01 Championship · Antonelli 100 / Russell 80 / Leclerc 59
Mercedes lead a championship after four rounds for the first time since 2021.
Antonelli has converted every front-row start into a win or a podium. Russell has out-qualified him only once. The Mercedes story this weekend is whether either driver wants to play the long game.
02 Mercedes · home advantage
Russell goes to Montreal as defending winner, leading his team-mate in the season opener since.
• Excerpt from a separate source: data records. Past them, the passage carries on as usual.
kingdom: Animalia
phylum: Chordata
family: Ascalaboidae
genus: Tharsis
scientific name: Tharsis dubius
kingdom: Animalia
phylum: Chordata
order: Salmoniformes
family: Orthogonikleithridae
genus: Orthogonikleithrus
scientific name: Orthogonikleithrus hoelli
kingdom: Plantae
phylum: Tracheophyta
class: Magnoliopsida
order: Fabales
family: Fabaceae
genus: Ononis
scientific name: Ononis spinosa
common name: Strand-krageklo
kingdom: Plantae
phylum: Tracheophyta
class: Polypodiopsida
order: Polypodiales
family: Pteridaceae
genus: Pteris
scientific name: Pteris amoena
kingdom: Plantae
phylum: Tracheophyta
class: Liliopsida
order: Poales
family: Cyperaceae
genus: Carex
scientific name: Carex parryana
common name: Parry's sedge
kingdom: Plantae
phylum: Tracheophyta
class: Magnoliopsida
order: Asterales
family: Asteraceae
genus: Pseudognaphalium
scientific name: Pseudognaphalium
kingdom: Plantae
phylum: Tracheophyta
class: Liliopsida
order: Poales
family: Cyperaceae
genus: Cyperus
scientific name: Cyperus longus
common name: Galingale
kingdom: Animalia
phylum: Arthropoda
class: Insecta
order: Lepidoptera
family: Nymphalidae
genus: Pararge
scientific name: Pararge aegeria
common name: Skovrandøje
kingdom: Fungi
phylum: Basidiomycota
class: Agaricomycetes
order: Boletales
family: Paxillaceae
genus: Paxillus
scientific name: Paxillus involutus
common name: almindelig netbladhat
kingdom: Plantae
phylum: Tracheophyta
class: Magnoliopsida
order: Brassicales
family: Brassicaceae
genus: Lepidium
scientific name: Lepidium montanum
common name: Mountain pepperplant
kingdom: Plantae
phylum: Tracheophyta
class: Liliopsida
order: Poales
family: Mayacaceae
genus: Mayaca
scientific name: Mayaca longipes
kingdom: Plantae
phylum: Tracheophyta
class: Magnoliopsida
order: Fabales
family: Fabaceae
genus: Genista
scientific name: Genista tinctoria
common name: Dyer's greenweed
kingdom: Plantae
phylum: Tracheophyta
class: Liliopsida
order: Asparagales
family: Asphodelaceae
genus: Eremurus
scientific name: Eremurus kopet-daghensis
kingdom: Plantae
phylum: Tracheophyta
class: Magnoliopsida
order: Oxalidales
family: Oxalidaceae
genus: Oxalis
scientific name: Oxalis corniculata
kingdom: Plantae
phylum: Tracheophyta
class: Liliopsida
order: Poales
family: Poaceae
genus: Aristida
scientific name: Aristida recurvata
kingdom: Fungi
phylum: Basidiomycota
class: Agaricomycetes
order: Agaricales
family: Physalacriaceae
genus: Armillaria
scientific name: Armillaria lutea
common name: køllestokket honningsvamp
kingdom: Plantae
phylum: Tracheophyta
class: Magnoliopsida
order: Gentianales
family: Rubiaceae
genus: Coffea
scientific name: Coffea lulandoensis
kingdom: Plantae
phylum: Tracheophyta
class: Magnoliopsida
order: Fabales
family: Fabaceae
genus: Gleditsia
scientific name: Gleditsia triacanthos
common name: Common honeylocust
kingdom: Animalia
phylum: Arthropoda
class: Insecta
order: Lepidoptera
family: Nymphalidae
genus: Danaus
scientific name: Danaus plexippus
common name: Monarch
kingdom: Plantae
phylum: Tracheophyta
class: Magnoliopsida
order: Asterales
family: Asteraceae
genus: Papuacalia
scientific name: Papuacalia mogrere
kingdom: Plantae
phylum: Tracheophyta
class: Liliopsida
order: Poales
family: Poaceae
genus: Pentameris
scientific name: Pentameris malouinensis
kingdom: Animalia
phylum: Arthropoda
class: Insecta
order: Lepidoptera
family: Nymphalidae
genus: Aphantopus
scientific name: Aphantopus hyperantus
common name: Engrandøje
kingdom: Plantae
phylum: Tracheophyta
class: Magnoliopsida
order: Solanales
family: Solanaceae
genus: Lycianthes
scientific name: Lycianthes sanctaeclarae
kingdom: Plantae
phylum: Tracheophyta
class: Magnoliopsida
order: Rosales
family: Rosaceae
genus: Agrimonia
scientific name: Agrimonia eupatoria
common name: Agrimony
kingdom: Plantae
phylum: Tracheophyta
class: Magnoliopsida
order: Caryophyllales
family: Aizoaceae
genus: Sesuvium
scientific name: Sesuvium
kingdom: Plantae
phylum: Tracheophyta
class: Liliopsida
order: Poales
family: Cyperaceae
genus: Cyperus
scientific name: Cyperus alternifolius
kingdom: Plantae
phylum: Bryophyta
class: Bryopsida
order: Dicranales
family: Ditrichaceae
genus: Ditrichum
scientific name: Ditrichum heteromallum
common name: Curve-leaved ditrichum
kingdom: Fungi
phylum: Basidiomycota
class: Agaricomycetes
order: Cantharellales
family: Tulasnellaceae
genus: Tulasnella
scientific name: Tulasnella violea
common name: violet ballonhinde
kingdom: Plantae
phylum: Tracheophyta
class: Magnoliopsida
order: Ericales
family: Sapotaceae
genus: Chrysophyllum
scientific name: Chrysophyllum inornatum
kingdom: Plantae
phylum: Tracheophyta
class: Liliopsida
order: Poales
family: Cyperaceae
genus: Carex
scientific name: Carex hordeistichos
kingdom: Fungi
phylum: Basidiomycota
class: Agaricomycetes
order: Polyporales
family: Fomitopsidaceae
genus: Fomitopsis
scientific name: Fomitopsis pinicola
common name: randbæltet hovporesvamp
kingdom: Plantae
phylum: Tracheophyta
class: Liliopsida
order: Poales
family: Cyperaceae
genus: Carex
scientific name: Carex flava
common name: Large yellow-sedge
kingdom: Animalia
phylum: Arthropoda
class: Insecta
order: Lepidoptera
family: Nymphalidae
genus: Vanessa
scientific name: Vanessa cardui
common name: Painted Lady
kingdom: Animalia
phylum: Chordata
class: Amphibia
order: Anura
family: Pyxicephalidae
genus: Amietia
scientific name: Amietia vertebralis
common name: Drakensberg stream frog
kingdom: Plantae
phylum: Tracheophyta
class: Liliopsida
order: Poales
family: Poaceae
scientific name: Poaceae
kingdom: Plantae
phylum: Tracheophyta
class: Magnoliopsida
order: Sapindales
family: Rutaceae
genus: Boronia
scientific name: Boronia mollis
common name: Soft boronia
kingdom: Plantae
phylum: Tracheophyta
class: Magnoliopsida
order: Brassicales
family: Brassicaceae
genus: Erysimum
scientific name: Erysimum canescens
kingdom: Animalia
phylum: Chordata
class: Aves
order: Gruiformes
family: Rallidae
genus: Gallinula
Mercedes have brought their first significant upgrade of the year. The factory mood is that Montreal is where the car was designed to be quick. The pressure on Russell to deliver in front of his own home of motorsport is not trivial.
03 Ferrari · weather
Leclerc's Saturday in Saudi was the standout drive of his season. Sunday rain is forecast.
Ferrari are quietly the second-best wet-weather car of 2026 so far. A wet race opens the only realistic path to a Leclerc win this weekend. Whether the front rolls in is forecast 42% as of Tuesday.
04 McLaren · intra-team gap
Norris and Piastri are eight points apart, but the qualifying gap is two-tenths a session.
Norris has the points, Piastri has the pace. The team's race-day calls have favoured Norris on three of four weekends. Montreal is the first circuit where Piastri's strengths (low-speed braking, kerb riding) should dominate.
05 Red Bull · slow start
Verstappen sits seventh in the championship. The last time he was this low after four rounds was 2017.
The RB22's narrow tyre window has cost Red Bull positions on every Saturday and again on every Sunday. Montreal's traction zones are not a strength of this car. Red Bull need a track they hate to find what is actually wrong.